Task requirements »
Scan the data for "where" and copy each matching line.

Extracted page text data:
"""

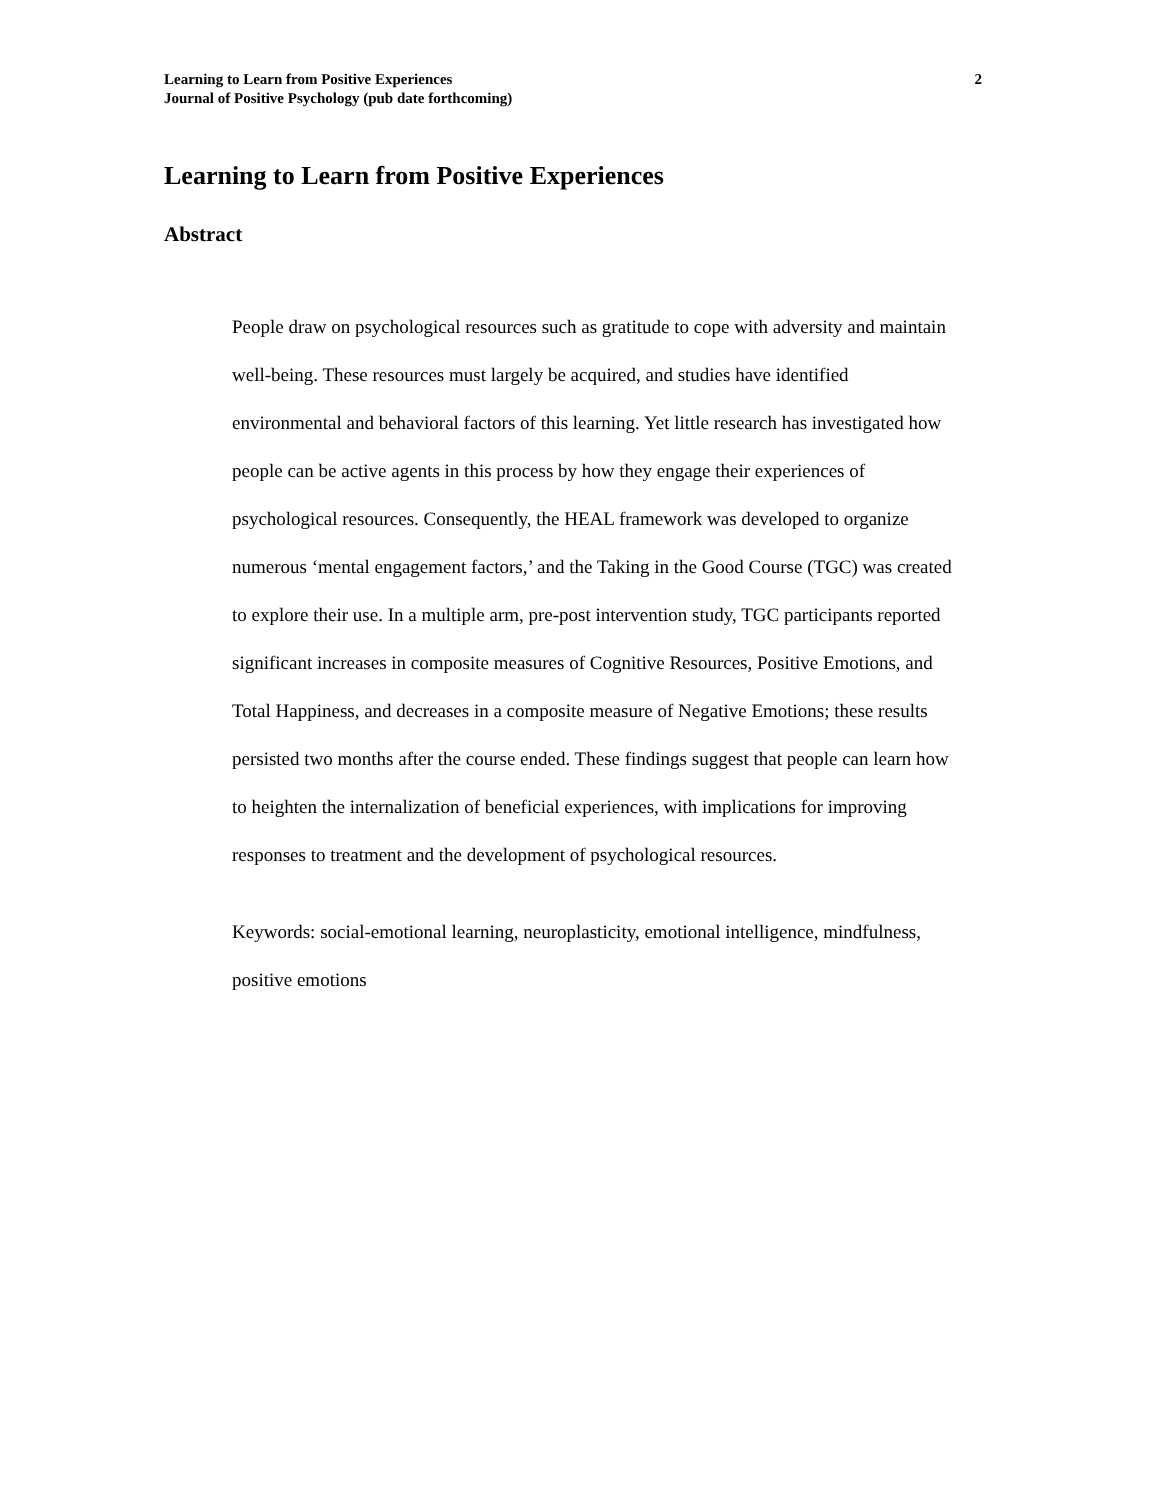Learning to Learn from Positive Experiences
Journal of Positive Psychology (pub date forthcoming)
2
Learning to Learn from Positive Experiences
Abstract
People draw on psychological resources such as gratitude to cope with adversity and maintain well-being. These resources must largely be acquired, and studies have identified environmental and behavioral factors of this learning. Yet little research has investigated how people can be active agents in this process by how they engage their experiences of psychological resources. Consequently, the HEAL framework was developed to organize numerous ‘mental engagement factors,’ and the Taking in the Good Course (TGC) was created to explore their use. In a multiple arm, pre-post intervention study, TGC participants reported significant increases in composite measures of Cognitive Resources, Positive Emotions, and Total Happiness, and decreases in a composite measure of Negative Emotions; these results persisted two months after the course ended. These findings suggest that people can learn how to heighten the internalization of beneficial experiences, with implications for improving responses to treatment and the development of psychological resources.
Keywords: social-emotional learning, neuroplasticity, emotional intelligence, mindfulness, positive emotions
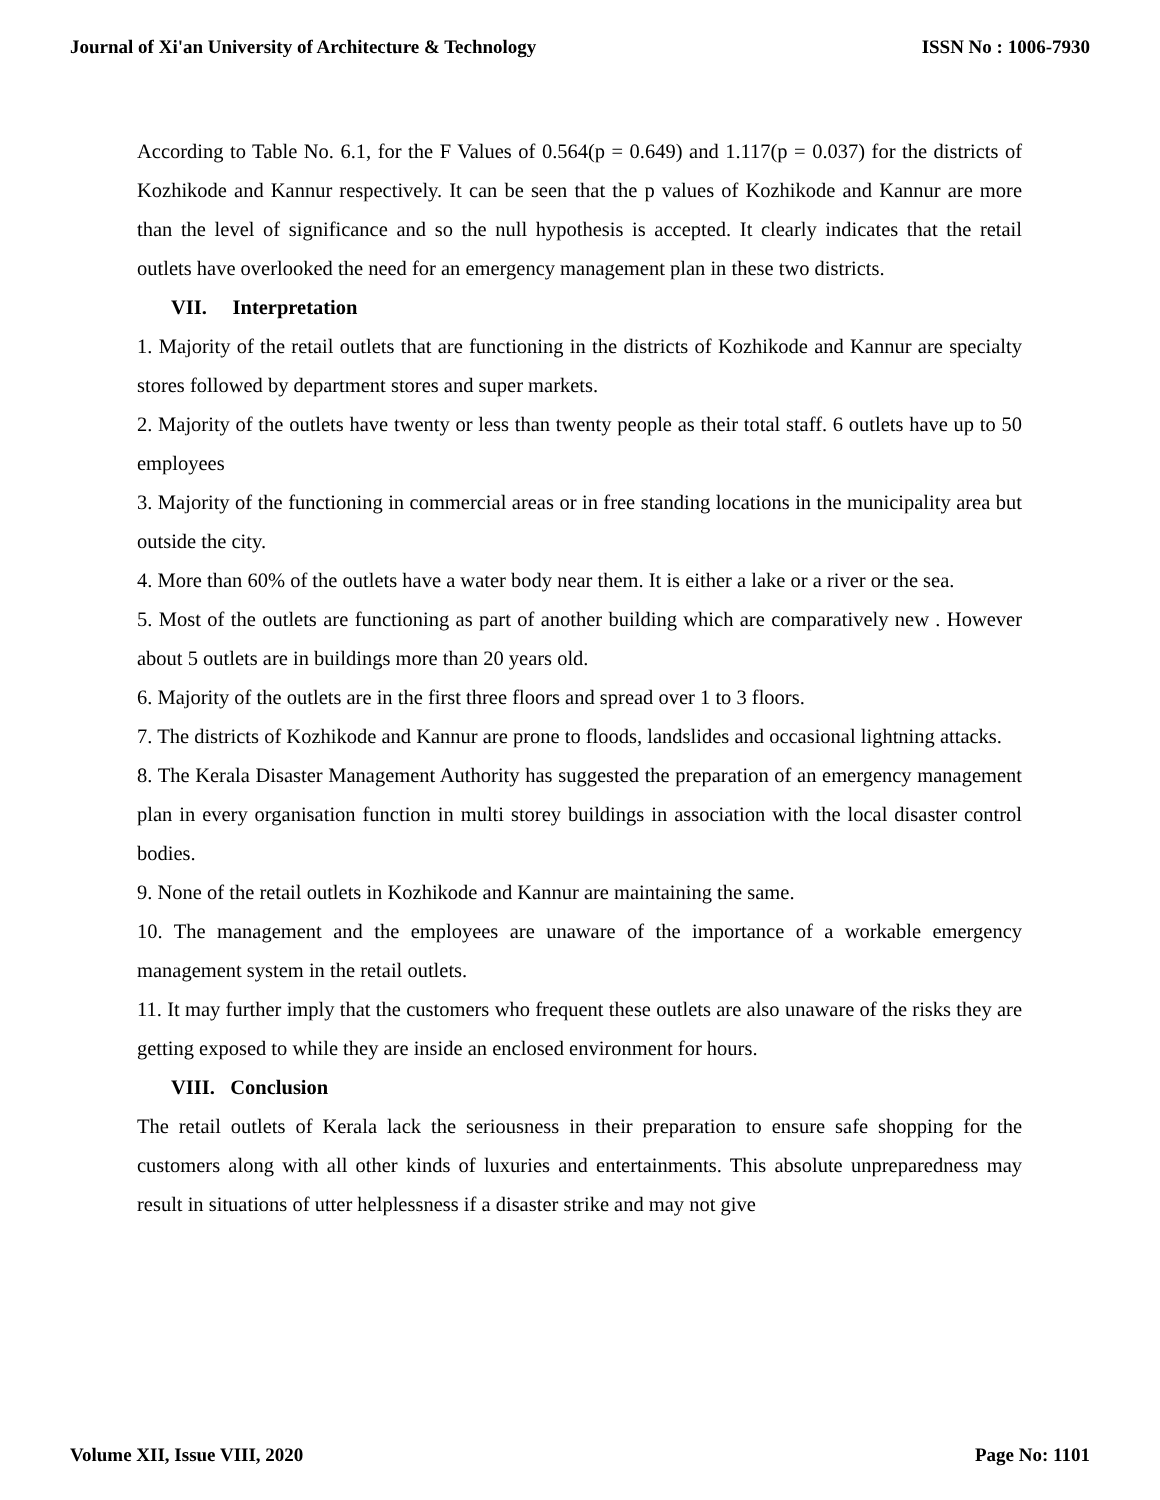Journal of Xi'an University of Architecture & Technology ISSN No : 1006-7930
According to Table No. 6.1, for the F Values of 0.564(p = 0.649) and 1.117(p = 0.037) for the districts of Kozhikode and Kannur respectively. It can be seen that the p values of Kozhikode and Kannur are more than the level of significance and so the null hypothesis is accepted. It clearly indicates that the retail outlets have overlooked the need for an emergency management plan in these two districts.
VII. Interpretation
1. Majority of the retail outlets that are functioning in the districts of Kozhikode and Kannur are specialty stores followed by department stores and super markets.
2. Majority of the outlets have twenty or less than twenty people as their total staff. 6 outlets have up to 50 employees
3. Majority of the functioning in commercial areas or in free standing locations in the municipality area but outside the city.
4. More than 60% of the outlets have a water body near them. It is either a lake or a river or the sea.
5. Most of the outlets are functioning as part of another building which are comparatively new . However about 5 outlets are in buildings more than 20 years old.
6. Majority of the outlets are in the first three floors and spread over 1 to 3 floors.
7. The districts of Kozhikode and Kannur are prone to floods, landslides and occasional lightning attacks.
8. The Kerala Disaster Management Authority has suggested the preparation of an emergency management plan in every organisation function in multi storey buildings in association with the local disaster control bodies.
9. None of the retail outlets in Kozhikode and Kannur are maintaining the same.
10. The management and the employees are unaware of the importance of a workable emergency management system in the retail outlets.
11. It may further imply that the customers who frequent these outlets are also unaware of the risks they are getting exposed to while they are inside an enclosed environment for hours.
VIII. Conclusion
The retail outlets of Kerala lack the seriousness in their preparation to ensure safe shopping for the customers along with all other kinds of luxuries and entertainments. This absolute unpreparedness may result in situations of utter helplessness if a disaster strike and may not give
Volume XII, Issue VIII, 2020 Page No: 1101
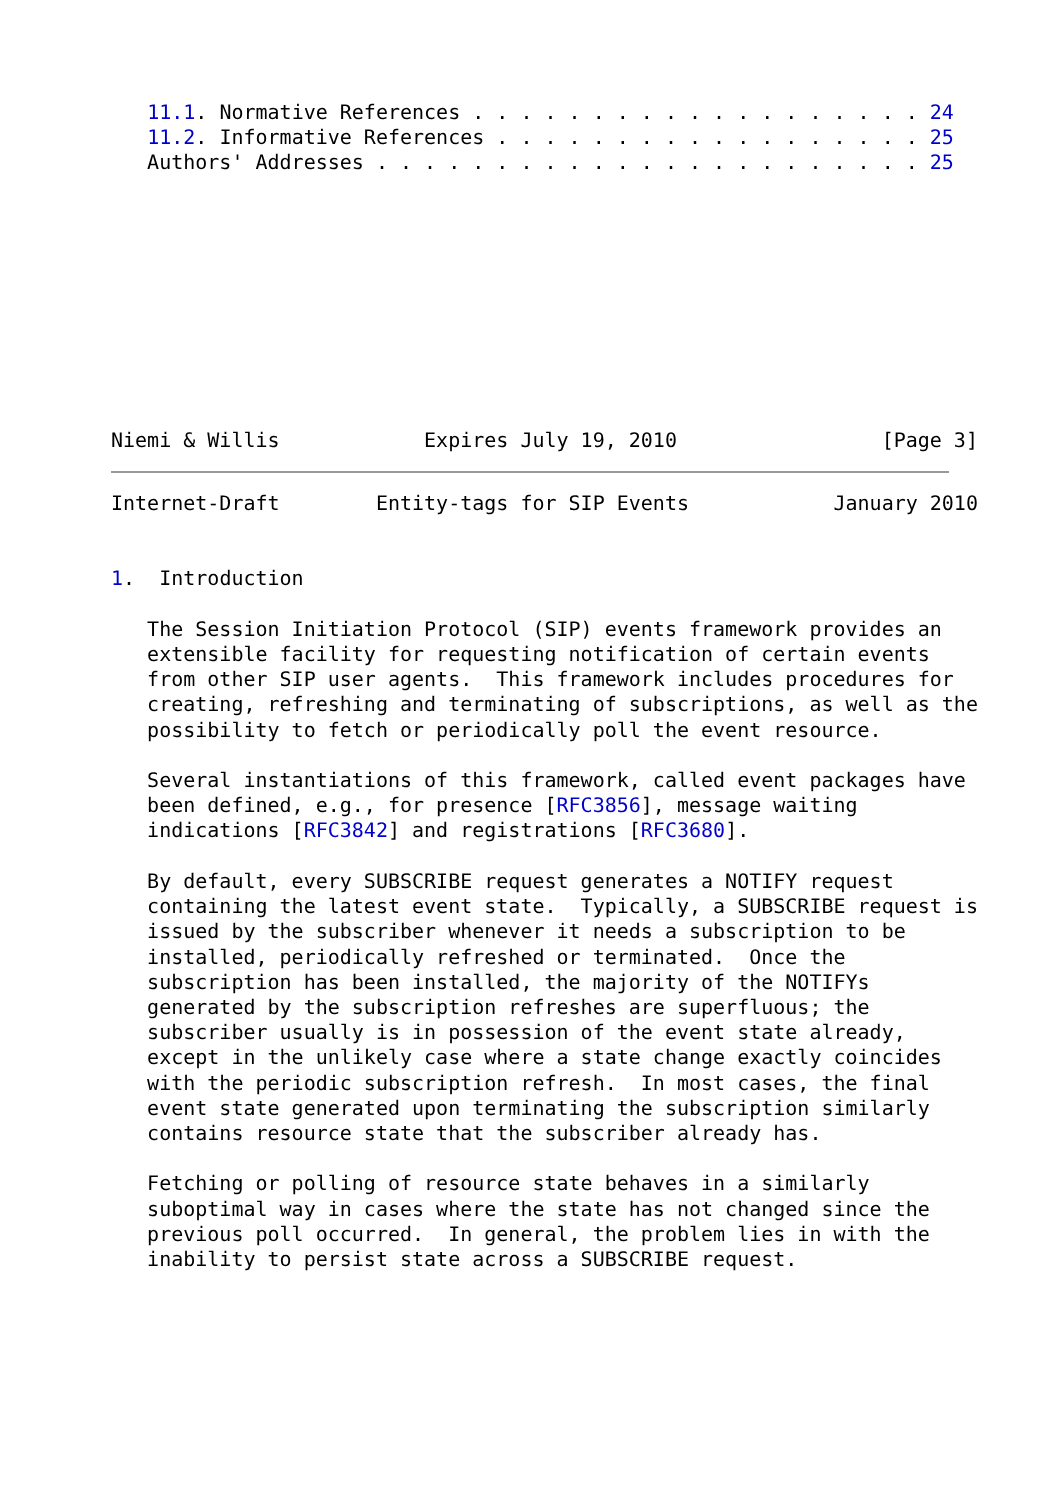11.1. Normative References . . . . . . . . . . . . . . . . . . . 24
   11.2. Informative References . . . . . . . . . . . . . . . . . . 25
   Authors' Addresses . . . . . . . . . . . . . . . . . . . . . . . 25










Niemi & Willis            Expires July 19, 2010                 [Page 3]
Internet-Draft        Entity-tags for SIP Events            January 2010


1.  Introduction

   The Session Initiation Protocol (SIP) events framework provides an
   extensible facility for requesting notification of certain events
   from other SIP user agents.  This framework includes procedures for
   creating, refreshing and terminating of subscriptions, as well as the
   possibility to fetch or periodically poll the event resource.

   Several instantiations of this framework, called event packages have
   been defined, e.g., for presence [RFC3856], message waiting
   indications [RFC3842] and registrations [RFC3680].

   By default, every SUBSCRIBE request generates a NOTIFY request
   containing the latest event state.  Typically, a SUBSCRIBE request is
   issued by the subscriber whenever it needs a subscription to be
   installed, periodically refreshed or terminated.  Once the
   subscription has been installed, the majority of the NOTIFYs
   generated by the subscription refreshes are superfluous; the
   subscriber usually is in possession of the event state already,
   except in the unlikely case where a state change exactly coincides
   with the periodic subscription refresh.  In most cases, the final
   event state generated upon terminating the subscription similarly
   contains resource state that the subscriber already has.

   Fetching or polling of resource state behaves in a similarly
   suboptimal way in cases where the state has not changed since the
   previous poll occurred.  In general, the problem lies in with the
   inability to persist state across a SUBSCRIBE request.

"""

Written response »
   except in the unlikely case where a state change exactly coincides
   suboptimal way in cases where the state has not changed since the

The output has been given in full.